We are escorted to our bungalows.

Sochea told us there was no hot water and only bucket showers. I asked him, “So by bucket shower, do you mean there is a bucket that you fill with water and then dump over your head?” He said “Yes”.

When we got to our bungalow, I was pleased to find a shower in the bathroom instead of just a bucket, though, there is no curtain or hot water. There are two sets of bunk beds, each bed comes with a fan, a light, a top sheet, and a towel. I dropped my stuff on a lower bunk and went right to the restaurant to eat some food. The majority of the group was hungry too, though they had eaten a ton of random things on the bus and the only reason I know that is because I could smell it.

I ordered a dish called Lok Lak.

LoK Lak is grilled chicken with rice and a fried egg on top. Usually I don’t like to eat chicken and an egg in the same dish because it makes me sad, but I needed some serious protein after a day of eating only four mini bananas and a handful of dried mangos.

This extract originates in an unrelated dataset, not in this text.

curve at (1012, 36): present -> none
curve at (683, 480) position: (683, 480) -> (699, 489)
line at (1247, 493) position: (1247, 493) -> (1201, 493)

The kids started talking “beer tower”.

And I knew that was my cue.

I decided to go back to my netted cozy lower bunk and read my book. I love being me.

I decided to go for a shower even though I knew it would be cold. The shower started off fine, cold, but fine, but then completely the water completely shut off. I yelled to Bryony who was reading in the bunks. I looked up at the shower head and the cold water explosively shot out, darting towards my face. I yelped and laughed. And Bryony roared from the bunks. That’s the only yelp I’ll be leaving. I Iove being me.